The National Equity Project, formerly known as the Bay Area Coalition for Equitable Schools or BayCES is a nonprofit agency that provides education coaching and related services to schools and districts undergoing reform efforts. The stated purpose of the organization is to create the conditions for better educational experiences, outcomes, and life options for historically underserved students. The organization is best known for its leadership in the small schools movement in Oakland, California, where it contributed to the design and opening of over 40 new small schools.

In July 2010, what was then the Bay Area Coalition for Equitable Schools changed its name to "The National Equity Project". The name was changed because the organization has expanded into new regions and began offering new services. The National Equity Project has an increasing number of partnerships outside the Bay Area (currently in 8 states), and in addition to schools they also work with many districts and nonprofits on educational equity initiatives. The organization's name change and growth is all focused on broadening, deepening, and sustaining its impact on vulnerable young people.

In 2000, BayCES partnered with the Oakland Unified School District (OUSD) and Oakland Community Organizations (OCO) to write and implement a small schools policy.
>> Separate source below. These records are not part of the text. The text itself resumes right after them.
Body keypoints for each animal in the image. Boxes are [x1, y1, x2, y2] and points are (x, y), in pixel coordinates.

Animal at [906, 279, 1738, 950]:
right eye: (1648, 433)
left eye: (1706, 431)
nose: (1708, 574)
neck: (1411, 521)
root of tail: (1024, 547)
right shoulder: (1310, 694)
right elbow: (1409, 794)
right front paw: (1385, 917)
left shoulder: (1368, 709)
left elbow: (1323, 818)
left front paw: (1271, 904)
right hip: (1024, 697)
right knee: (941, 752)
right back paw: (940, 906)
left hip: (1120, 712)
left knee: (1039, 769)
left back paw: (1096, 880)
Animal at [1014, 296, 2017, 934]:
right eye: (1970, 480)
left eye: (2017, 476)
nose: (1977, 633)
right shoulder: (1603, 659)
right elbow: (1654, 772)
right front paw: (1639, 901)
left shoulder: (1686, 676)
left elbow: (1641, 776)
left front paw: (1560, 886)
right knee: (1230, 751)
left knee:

The New Small Autonomous Schools (NSAS) movement was initiated by parents, teachers, and activists committed to improving education in Oakland, which had a long history of poor urban school conditions including high dropout rates, school overcrowding and violence, and teacher turnover. No new school had been built in Oakland in the 30 years before this policy was passed. These egregious conditions prevailed in the mostly Black and Latino flatlands while high quality schools served the mostly White hills.

In the reform, OCO organized the community and BayCES provided education and project management expertise. BayCES created a Small Schools Incubator to help school design teams create new schools. Design teams included teachers, leaders, parents, and sometimes students. The original plan in the NSAS policy was to create 10 new small schools, but the reform accelerated when (1) the Bill and Melinda Gates Foundation made large grants totaling $40 million to support the small school reform (other national and mostly local funders joined forces), and (2) the district was taken over by the California Department of Education because of a district fiscal crisis. A State Administrator, Randolph Ward, replaced the superintendent Dennis Chaconas, and plans were made to convert several comprehensive high and middle schools into small schools sharing the old campuses. New small school creation became a district strategy for providing quality schools in every neighborhood. The Executive Director of BayCES, Steve Jubb, was appointed as one of two leaders (with Katrina Scott-George, Special Asst to the State Administrator) of the increasingly comprehensive reform, which included new systems of school-site budgeting, a split in the district central office between academics and school services (which became somewhat optional, enabling principals to make more decisions about procuring services for their school), and a network model of providing school services, among other innovations. This district redesign became known as Expect Success.